A luta, no entanto, não tirará lugar a nenhum, sendo que ambos os meios se complementam «e convivem bem», defende João Tocha. Para o especialista, há uma forma muito direta de avaliar o sucesso ou o falhanço de uma campanha de comunicação política, mais especificamente dos seus cartazes: «As estratégias e os cartazes são bons quando os objetivos são alcançados: eleição de candidatos, aumento de votos. Os cartazes são maus e não prestam quando as eleições são perdidas e os objetivos não são alcançados». E relembra que «é preciso ter cuidado com campanhas de nicho e supostamente engraçadas, mas que podem prejudicar os candidatos que as protagonizam e aprovam».
Os tons informais de alguns cartazes, admite assim João Tocha, podem ser um presente envenenado, mas dependem da dimensão do partido que os promove. «Um partido de massas tem de ter cuidado com os excessos de informalidade nas suas campanhas, já um partido de nicho pode ousar provocar, escandalizar ou na informalidade», argumenta.
Fazendo um balanço sobre a forma como a comunicação política mudou nos últimos 20 anos, João Tocha mostra-se frustrado, acusando a falta de evolução da comunicação das candidaturas políticas, considerando que, «a par de restrições financeiras», a organização de campanhas é «rudimentar e arcaica», ao mesmo tempo que «faltam dirigentes com chama e projetos galvanizadores».

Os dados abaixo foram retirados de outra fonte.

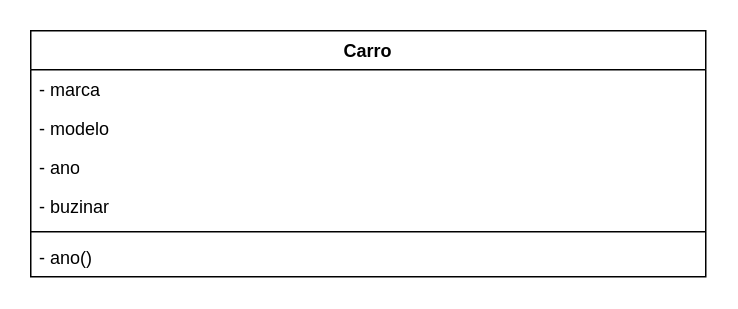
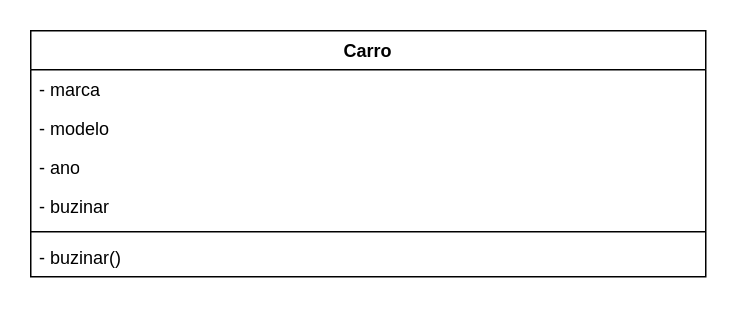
  <mxCell id="0" />
  <mxCell id="1" parent="0" />
  <mxCell id="2" value="Carro" style="swimlane;fontStyle=1;align=center;verticalAlign=top;childLayout=stackLayout;horizontal=1;startSize=26;horizontalStack=0;resizeParent=1;resizeParentMax=0;resizeLast=0;collapsible=1;marginBottom=0;whiteSpace=wrap;html=1;" vertex="1" parent="1"><mxGeometry x="20" y="20" width="450" height="164" as="geometry" /></mxCell>
  <mxCell id="3" value="- marca" style="text;strokeColor=none;fillColor=none;align=left;verticalAlign=top;spacingLeft=4;spacingRight=4;overflow=hidden;rotatable=0;points=[[0,0.5],[1,0.5]];portConstraint=eastwest;whiteSpace=wrap;html=1;" vertex="1" parent="2"><mxGeometry y="26" width="450" height="26" as="geometry" /></mxCell>
  <mxCell id="4" value="- modelo" style="text;strokeColor=none;fillColor=none;align=left;verticalAlign=top;spacingLeft=4;spacingRight=4;overflow=hidden;rotatable=0;points=[[0,0.5],[1,0.5]];portConstraint=eastwest;whiteSpace=wrap;html=1;" vertex="1" parent="2"><mxGeometry y="52" width="450" height="26" as="geometry" /></mxCell>
  <mxCell id="5" value="- ano" style="text;strokeColor=none;fillColor=none;align=left;verticalAlign=top;spacingLeft=4;spacingRight=4;overflow=hidden;rotatable=0;points=[[0,0.5],[1,0.5]];portConstraint=eastwest;whiteSpace=wrap;html=1;" vertex="1" parent="2"><mxGeometry y="78" width="450" height="26" as="geometry" /></mxCell>
  <mxCell id="6" value="- buzinar" style="text;strokeColor=none;fillColor=none;align=left;verticalAlign=top;spacingLeft=4;spacingRight=4;overflow=hidden;rotatable=0;points=[[0,0.5],[1,0.5]];portConstraint=eastwest;whiteSpace=wrap;html=1;" vertex="1" parent="2"><mxGeometry y="104" width="450" height="26" as="geometry" /></mxCell>
  <mxCell id="7" value="" style="line;strokeWidth=1;fillColor=none;align=left;verticalAlign=middle;spacingTop=-1;spacingLeft=3;spacingRight=3;rotatable=0;labelPosition=right;points=[];portConstraint=eastwest;strokeColor=inherit;" vertex="1" parent="2"><mxGeometry y="130" width="450" height="8" as="geometry" /></mxCell>
- <mxCell id="8" value="- ano()" style="text;strokeColor=none;fillColor=none;align=left;verticalAlign=top;spacingLeft=4;spacingRight=4;overflow=hidden;rotatable=0;points=[[0,0.5],[1,0.5]];portConstraint=eastwest;whiteSpace=wrap;html=1;" vertex="1" parent="2"><mxGeometry y="138" width="450" height="26" as="geometry" /></mxCell>
+ <mxCell id="8" value="- buzinar()" style="text;strokeColor=none;fillColor=none;align=left;verticalAlign=top;spacingLeft=4;spacingRight=4;overflow=hidden;rotatable=0;points=[[0,0.5],[1,0.5]];portConstraint=eastwest;whiteSpace=wrap;html=1;" vertex="1" parent="2"><mxGeometry y="138" width="450" height="26" as="geometry" /></mxCell>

A causa, defende, poderá estar também na perda de «militâncias para apoiar os contactos com eleitores» e nas «restrições orçamentais e as incongruências e paradoxos legais que dificultam as campanhas políticas». «As máquinas partidárias, salvo exceções pontuais, andam perdidas na forma de comunicar, incorporam o digital mas não fazem o esforço analítico necessário para a sua rentabilização», continuou ainda o consultor de comunicação.
Para concluir, João Tocha aponta o dedo à falta de contacto no terreno entre candidatos e eleitores: «Acresce que hoje a covid-19 e as restrições pandémicas são uma boa desculpa para que os candidatos (que já não gostavam muito de o fazer) não se embrenhem no terreno. Há exceções em que a comunicação política e pública começa no dia da tomada de posse. Mas esta é outra conversa».
Humor sem credibilidade
Também Ricardo Pires, especialista em marketing e comunicação, definiu o humor utilizado em certos cartazes políticos como sendo uma estratégia «utilizada pelos partidos que geralmente estão numa posição de conquista e sem grandes ambições». «É uma maneira de tentar conquistar novos públicos, mas falta a credibilidade».
«Enquanto houver uma estrada e um automóvel vai haver comunicação exterior», afirma Ricardo Pires, que tem opiniões mistas sobre se a comunicação política evoluiu ou não nos últimos anos. «Há campanhas que acrescentam e dão um salto em frente, mas também há campanhas que recuperam exemplos que no passado foram sucesso, na esperança que a história se repita», diz, defendendo que estagnação e a evolução, neste caso, «coabitam».